#### Text:
==============================

Teaching on the Third Sunday of Great Lent. On Bearing the Cross
“If any man will come after Me, let him deny himself, and take up his cross, and follow Me,” said the Lord to His disciples, having called them before Him, as we heard today in the Gospel.
Beloved brethren! We also are disciples of our Lord Jesus Christ, for we are Christians. We also have been called before the face of the Lord into this holy temple in order to hear His teaching. We stand before the Lord; His gaze is directed toward us. Before Him our souls are laid bare; our secret thoughts and hidden feelings are manifest to Him. He sees all our intentions; He sees the righteousness and the sins committed by us from our youth; He beholds our entire life, both past and future. That which we have not yet done is already written in His book. He foresees the hour of our passage into immeasurable eternity and proclaims to us for our salvation His all-holy commandment:
“Whosoever will come after Me, let him deny himself, and take up his cross, and follow Me.”
By the power of living faith let us lift up the eye of our mind toward the Lord—and we shall behold Him, behold Him Who is everywhere present, Who is here with us! Let us open our heart, rolling away from its entrance the heavy stone of hardness. Let us hear, examine, accept, and make our own the teaching of our Lord.
What does it mean to deny oneself?
To deny oneself means to abandon a sinful life. Sin, through which our fall occurred, has embraced our whole nature so completely that it has become as though natural to us. Thus renunciation of sin becomes renunciation of our fallen nature; and renunciation of our fallen nature is renunciation of ourselves.
Eternal death, which struck our soul, has become for us life. It demands its food—sin; its delight—sin. By such food and delight eternal death maintains its dominion over man. Yet fallen man considers the development of this dominion of death within himself to be the development and progress of life.
Thus a person afflicted with a deadly illness is driven by the violent demands of that illness and seeks the very foods that increase the sickness, seeking them as the most necessary nourishment and the sweetest pleasure.
Against this eternal death, which appears as life to fallen humanity, the Lord pronounces His judgment:
“Whosoever will save his life,” that is, whoever develops within himself the life of the fall—eternal death—“shall lose it; but whosoever shall lose his life for My sake and the Gospel’s, mortifying sinful desires and renouncing sinful pleasures, shall save it.”
Pointing to the whole world before our eyes, with all its beauty and charm, the Lord says:
“What shall it profit a man if he gain the whole world and lose his own soul?”
What benefit would it be for a man, even if he possessed not something insignificant but the entire visible world? This visible world is only a temporary lodging for man! There is nothing on earth that we can truly call our own. All is taken from us by relentless and inevitable death, and often even before death by unforeseen circumstances and upheavals.

==============================

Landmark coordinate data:

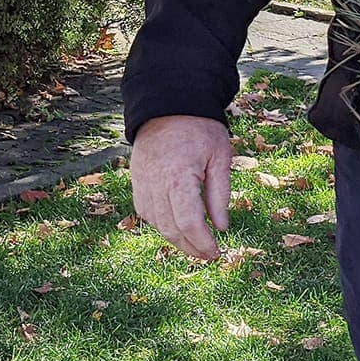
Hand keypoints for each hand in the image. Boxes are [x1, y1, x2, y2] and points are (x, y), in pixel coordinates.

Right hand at [130, 115, 233, 259]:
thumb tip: (221, 227)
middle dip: (191, 247)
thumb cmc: (199, 128)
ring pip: (156, 224)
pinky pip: (146, 212)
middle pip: (171, 229)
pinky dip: (161, 224)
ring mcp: (142, 183)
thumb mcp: (220, 157)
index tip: (217, 252)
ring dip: (176, 239)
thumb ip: (220, 194)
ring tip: (195, 245)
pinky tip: (176, 227)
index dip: (203, 243)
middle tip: (209, 255)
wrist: (167, 105)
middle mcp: (155, 184)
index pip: (189, 223)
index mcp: (178, 177)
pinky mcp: (137, 181)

==============================

#### What to do:
[1] In the sermon on bearing the cross, what does it mean to deny oneself?
[2] Pick up the sermon on bearing the cross after its final sentence and keep writing.

#### Exercise responses:
[1] It means to abandon a sinful life.

[2]
Even our body we lay aside upon the threshold of eternity.
Our true possession, our treasure, is our soul—our soul alone.
“What shall a man give in exchange for his soul?”
There is nothing with which we can repay the loss of the soul when eternal death destroys it.
What does it mean to take up one’s cross?
The cross was an instrument of shameful execution for criminals and captives deprived of civil rights. The proud world, hostile to Christ, deprives the disciples of Christ of the rights enjoyed by the sons of the world.
“If ye were of the world,” says the Lord, “the world would love its own; but because ye are not of the world, but I have chosen you out of the world, therefore the world hateth you.”
“They shall put you out of the synagogues; yea, the time cometh, that whosoever killeth you will think that he doeth God service.”
To take up one’s cross means to endure with magnanimity the mockery and reproaches with which the world covers the follower of Christ, the sorrows and persecutions with which the sin-loving and blinded world pursues the follower of Christ.
“For this is acceptable with God,” says the Apostle Peter, “if a man for conscience toward God endure grief, suffering wrongfully. For unto this were ye called,” by the Lord Who told His beloved ones:
“In the world ye shall have tribulation; but be of good cheer; I have overcome the world.”
To take up one’s cross also means courageously to endure the invisible labor, the hidden suffering and martyrdom required by the struggle against our passions, the sin dwelling within us, and the spirits of wickedness which rise up fiercely against us when we resolve to cast off the yoke of sin and submit ourselves to the yoke of Christ.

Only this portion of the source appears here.